Het is gevaarlijk om zo uit te kijken naar een voorstelling. Om toelevend naar de dinsdagavond steeds hogere verwachtingen op te bouwen waaraan – daar ben je je angstvallig van bewust – onmogelijk nog voldaan kan worden. Het risico op een per ongelukke ‘mwah’, misschien het risico dat er iets van je afgepakt wordt. Dat risico moet je soms nemen.
‘Op Maarten’, in De Kleine Komedie. Egon Kracht, Marcel de Groot, Wilko Sterke, Paul de Munnik, Lucretia van der Vloot, Jan-Paul Buijs, Jeroen Zijlstra en Hans Sibbel proostten ruim vijf jaar na zijn dood op het leven en werk van Maarten van Roozendaal.

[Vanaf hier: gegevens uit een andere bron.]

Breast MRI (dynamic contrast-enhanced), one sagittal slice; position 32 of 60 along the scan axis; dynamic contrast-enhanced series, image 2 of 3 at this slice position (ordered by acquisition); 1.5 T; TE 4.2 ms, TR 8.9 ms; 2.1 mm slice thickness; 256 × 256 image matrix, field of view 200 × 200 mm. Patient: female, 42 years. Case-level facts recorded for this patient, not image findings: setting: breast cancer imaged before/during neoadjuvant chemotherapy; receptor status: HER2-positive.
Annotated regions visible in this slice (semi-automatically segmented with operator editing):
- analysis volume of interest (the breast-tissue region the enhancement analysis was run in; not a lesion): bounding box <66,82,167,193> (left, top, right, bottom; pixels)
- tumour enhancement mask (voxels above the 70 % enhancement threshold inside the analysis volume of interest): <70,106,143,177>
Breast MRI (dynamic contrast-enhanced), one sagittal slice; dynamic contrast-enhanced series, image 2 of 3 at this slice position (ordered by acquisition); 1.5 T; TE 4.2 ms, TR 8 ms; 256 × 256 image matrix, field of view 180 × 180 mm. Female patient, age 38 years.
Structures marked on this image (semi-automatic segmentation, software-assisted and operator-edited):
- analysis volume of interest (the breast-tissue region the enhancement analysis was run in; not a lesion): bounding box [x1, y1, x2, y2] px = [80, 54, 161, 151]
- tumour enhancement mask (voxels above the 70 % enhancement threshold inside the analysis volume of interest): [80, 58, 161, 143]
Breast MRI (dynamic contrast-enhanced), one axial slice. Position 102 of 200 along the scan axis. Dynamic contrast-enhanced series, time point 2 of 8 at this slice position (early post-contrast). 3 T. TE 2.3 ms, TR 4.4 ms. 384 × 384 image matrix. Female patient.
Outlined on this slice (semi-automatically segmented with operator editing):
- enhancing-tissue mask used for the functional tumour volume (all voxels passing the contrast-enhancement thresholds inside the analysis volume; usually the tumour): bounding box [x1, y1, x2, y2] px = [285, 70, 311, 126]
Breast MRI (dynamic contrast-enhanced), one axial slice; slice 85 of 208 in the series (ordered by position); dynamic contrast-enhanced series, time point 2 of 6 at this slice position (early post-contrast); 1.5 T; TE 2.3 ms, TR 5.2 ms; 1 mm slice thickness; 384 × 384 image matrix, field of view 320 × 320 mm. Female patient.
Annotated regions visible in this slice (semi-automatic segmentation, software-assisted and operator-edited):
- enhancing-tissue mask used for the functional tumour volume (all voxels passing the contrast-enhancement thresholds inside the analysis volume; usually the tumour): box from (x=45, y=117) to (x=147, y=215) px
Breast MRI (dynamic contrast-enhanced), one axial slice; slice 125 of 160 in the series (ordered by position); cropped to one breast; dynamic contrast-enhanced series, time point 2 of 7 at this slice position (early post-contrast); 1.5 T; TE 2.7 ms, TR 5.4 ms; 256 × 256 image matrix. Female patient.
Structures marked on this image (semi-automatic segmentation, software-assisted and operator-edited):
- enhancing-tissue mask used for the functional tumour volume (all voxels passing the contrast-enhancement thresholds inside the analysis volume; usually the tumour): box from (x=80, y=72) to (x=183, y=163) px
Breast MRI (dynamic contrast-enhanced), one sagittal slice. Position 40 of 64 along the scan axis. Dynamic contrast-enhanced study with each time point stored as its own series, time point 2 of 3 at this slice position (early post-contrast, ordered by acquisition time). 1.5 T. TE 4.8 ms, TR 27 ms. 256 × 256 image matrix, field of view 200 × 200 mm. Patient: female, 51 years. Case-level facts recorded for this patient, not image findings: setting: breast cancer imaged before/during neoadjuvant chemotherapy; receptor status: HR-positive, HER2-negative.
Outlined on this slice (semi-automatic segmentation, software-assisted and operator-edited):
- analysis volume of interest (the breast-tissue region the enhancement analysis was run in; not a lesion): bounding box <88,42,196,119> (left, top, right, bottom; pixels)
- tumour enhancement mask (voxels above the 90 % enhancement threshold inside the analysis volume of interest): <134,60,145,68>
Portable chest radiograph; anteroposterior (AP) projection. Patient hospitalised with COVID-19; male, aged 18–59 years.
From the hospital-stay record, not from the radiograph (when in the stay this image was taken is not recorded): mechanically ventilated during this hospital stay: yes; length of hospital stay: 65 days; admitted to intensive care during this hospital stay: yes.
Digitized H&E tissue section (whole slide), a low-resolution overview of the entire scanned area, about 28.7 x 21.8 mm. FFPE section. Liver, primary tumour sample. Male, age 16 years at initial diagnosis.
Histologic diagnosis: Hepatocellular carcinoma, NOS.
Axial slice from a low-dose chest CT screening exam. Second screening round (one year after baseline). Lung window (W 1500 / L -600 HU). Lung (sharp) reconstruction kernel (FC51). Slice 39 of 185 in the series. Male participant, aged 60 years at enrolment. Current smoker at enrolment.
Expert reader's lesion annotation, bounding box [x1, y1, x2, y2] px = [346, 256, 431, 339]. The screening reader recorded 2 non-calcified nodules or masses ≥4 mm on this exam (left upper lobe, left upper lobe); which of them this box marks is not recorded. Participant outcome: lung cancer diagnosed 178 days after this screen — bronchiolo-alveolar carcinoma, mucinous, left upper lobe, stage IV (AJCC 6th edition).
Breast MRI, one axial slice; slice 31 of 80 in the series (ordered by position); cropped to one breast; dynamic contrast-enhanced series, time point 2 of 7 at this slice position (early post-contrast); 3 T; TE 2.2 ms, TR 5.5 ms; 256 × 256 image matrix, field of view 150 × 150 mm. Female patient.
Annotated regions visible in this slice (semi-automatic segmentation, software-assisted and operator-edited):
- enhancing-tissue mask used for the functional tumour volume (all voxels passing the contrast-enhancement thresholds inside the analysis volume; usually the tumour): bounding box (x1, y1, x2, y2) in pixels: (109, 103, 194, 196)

Een eerbetoon in liedjes en verhalen, dat hij verdient en dat wij nodig hebben. Wat. Een. Avond.
Die band. Egon Kracht op contrabas en Marcel de Groot op gitaar: een aangrijpend vertrouwd geluid. Eén akkoord, één basloopje spelen ze, en je weet precies welk nummer het is, – je schrikt even dat het dus zonder Maarten – je gaat op in de muziek. Wilko Sterke op piano en saxofoon sluit daar naadloos bij aan. Ze dragen de avond.
Die zangers. Natuurlijk, het zijn goede zangers, dat wist ik van tevoren ook. Maar dat ze met zoveel concentratie en gepaste eigenheid de liedjes konden brengen, overdonderde totaal. Ze leken allemaal een stukje van Maarten. Zijn bravoure, zijn timing, zijn grijns. En ondertussen straalden ze van respect, ze wáren niet Maarten, ze waren grote bewonderaars van Maarten, die er nog niet aan zouden denken om zijn liedjes met de Franse slag uit te voeren.
En dan, die zaal. Er is natuurlijk geen betere plek voor een toost op Maarten dan De Kleine Komedie. Daar waar hij avonden lang speelde, aan de bar hing, en waar nu een prachtig portret hangt. De voltallige 502 bezoekers-tellende zaal kolkte van liefde.
Het was zo’n mooie avond, ik wist niet wat ik ermee aan moest. Ik had het gevoel dat de woorden nu echt op waren. Het is gevaarlijk om iets te schrijven over een avond die je zoveel doet. De kans dat je precies opschrijft wat je bedoelt, is nihil. Maar ik neem het risico graag. Gijpje wat ik doel, gijpje?